┌────────

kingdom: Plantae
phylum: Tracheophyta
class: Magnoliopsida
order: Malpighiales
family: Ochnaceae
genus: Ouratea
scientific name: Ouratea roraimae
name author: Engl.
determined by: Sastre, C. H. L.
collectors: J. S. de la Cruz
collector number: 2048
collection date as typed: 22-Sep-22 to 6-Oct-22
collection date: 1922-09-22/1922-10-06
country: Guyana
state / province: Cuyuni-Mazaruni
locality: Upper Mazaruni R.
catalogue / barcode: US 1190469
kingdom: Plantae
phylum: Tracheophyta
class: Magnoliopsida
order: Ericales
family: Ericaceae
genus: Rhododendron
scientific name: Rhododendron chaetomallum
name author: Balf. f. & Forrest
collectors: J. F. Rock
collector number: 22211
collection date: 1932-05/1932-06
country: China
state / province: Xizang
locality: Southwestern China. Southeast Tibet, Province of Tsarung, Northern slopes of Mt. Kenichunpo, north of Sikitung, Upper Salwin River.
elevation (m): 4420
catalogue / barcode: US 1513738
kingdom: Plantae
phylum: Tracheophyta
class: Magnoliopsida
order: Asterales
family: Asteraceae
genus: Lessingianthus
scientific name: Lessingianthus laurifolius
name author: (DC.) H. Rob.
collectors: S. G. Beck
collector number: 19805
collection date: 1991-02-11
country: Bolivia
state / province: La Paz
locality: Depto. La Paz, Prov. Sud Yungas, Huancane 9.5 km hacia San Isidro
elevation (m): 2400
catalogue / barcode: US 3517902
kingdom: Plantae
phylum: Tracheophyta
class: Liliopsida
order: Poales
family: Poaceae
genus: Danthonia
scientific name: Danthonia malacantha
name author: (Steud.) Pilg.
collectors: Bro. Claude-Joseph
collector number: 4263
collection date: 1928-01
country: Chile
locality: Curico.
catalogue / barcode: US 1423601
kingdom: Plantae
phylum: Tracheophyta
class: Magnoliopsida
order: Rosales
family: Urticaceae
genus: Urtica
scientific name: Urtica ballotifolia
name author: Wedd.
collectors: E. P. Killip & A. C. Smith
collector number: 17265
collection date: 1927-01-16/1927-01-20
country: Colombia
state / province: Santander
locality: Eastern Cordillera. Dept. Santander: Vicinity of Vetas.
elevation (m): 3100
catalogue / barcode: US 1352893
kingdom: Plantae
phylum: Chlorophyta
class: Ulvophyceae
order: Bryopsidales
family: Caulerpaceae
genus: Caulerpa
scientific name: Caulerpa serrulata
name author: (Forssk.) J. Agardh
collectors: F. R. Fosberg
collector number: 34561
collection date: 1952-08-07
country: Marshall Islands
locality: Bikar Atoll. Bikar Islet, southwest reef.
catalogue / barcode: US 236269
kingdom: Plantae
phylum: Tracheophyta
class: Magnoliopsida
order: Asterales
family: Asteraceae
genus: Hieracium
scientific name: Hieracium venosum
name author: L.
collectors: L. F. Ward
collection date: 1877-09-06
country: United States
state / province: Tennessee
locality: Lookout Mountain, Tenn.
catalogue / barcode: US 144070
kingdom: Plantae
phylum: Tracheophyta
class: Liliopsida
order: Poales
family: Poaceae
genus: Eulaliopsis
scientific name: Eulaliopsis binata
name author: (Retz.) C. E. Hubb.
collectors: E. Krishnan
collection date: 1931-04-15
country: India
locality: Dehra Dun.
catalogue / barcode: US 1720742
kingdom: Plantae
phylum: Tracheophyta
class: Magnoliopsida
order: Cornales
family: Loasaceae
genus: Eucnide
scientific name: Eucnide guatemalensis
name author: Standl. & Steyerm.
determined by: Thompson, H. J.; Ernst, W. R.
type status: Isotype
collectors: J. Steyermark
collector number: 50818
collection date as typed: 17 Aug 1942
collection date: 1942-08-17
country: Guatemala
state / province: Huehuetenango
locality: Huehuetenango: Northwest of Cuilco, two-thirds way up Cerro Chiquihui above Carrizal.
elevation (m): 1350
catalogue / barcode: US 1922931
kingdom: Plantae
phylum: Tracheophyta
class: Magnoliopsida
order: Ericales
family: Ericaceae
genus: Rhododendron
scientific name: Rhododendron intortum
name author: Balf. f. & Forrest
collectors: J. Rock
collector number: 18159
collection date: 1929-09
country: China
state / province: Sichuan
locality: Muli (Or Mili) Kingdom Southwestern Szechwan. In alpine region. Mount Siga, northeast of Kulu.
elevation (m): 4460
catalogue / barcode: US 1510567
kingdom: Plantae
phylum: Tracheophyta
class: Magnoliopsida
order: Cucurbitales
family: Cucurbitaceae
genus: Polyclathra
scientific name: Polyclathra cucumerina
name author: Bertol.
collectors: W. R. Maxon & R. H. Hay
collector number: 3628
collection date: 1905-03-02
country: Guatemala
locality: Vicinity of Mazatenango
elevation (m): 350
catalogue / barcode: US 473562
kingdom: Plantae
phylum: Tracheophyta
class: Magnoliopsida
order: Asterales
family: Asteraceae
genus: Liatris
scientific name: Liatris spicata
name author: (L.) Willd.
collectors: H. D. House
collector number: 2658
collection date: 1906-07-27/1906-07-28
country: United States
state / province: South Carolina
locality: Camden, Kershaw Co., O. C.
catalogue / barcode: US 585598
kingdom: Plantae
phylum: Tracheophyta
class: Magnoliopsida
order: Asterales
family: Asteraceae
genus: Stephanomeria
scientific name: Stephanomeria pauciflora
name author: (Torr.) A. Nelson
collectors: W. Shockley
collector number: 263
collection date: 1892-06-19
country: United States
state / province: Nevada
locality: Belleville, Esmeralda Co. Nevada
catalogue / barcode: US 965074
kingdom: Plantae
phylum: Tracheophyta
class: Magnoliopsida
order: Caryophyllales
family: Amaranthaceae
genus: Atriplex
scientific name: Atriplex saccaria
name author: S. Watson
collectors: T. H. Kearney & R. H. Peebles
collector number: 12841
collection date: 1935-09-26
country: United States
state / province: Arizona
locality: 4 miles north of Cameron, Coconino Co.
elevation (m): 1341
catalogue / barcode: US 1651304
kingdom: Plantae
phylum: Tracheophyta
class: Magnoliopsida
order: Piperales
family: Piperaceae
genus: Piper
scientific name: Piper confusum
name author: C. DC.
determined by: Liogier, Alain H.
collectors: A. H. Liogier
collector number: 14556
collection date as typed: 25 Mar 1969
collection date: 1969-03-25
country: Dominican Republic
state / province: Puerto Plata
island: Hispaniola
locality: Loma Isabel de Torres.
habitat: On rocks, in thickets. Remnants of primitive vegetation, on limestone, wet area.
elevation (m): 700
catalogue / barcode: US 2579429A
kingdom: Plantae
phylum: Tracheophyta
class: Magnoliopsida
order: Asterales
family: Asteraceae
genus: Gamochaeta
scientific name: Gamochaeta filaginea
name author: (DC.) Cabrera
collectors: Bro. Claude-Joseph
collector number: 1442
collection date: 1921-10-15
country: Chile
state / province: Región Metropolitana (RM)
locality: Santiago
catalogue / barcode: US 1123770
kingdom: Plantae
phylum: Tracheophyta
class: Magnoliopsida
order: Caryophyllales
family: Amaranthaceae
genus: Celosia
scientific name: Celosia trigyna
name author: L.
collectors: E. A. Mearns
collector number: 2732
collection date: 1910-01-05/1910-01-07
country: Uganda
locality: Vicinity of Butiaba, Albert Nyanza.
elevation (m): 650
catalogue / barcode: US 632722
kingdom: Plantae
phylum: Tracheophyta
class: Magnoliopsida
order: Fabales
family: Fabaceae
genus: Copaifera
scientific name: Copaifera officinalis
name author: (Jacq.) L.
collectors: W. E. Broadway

└────────

# [Required work]
Write out, without any change, the stretch of the data above from the line containing "name author: Standl. & Steyerm." through the line containing "genus: Liatris", including both of those lines.

# [The reply]
name author: Standl. & Steyerm.
determined by: Thompson, H. J.; Ernst, W. R.
type status: Isotype
collectors: J. Steyermark
collector number: 50818
collection date as typed: 17 Aug 1942
collection date: 1942-08-17
country: Guatemala
state / province: Huehuetenango
locality: Huehuetenango: Northwest of Cuilco, two-thirds way up Cerro Chiquihui above Carrizal.
elevation (m): 1350
catalogue / barcode: US 1922931
kingdom: Plantae
phylum: Tracheophyta
class: Magnoliopsida
order: Ericales
family: Ericaceae
genus: Rhododendron
scientific name: Rhododendron intortum
name author: Balf. f. & Forrest
collectors: J. Rock
collector number: 18159
collection date: 1929-09
country: China
state / province: Sichuan
locality: Muli (Or Mili) Kingdom Southwestern Szechwan. In alpine region. Mount Siga, northeast of Kulu.
elevation (m): 4460
catalogue / barcode: US 1510567
kingdom: Plantae
phylum: Tracheophyta
class: Magnoliopsida
order: Cucurbitales
family: Cucurbitaceae
genus: Polyclathra
scientific name: Polyclathra cucumerina
name author: Bertol.
collectors: W. R. Maxon & R. H. Hay
collector number: 3628
collection date: 1905-03-02
country: Guatemala
locality: Vicinity of Mazatenango
elevation (m): 350
catalogue / barcode: US 473562
kingdom: Plantae
phylum: Tracheophyta
class: Magnoliopsida
order: Asterales
family: Asteraceae
genus: Liatris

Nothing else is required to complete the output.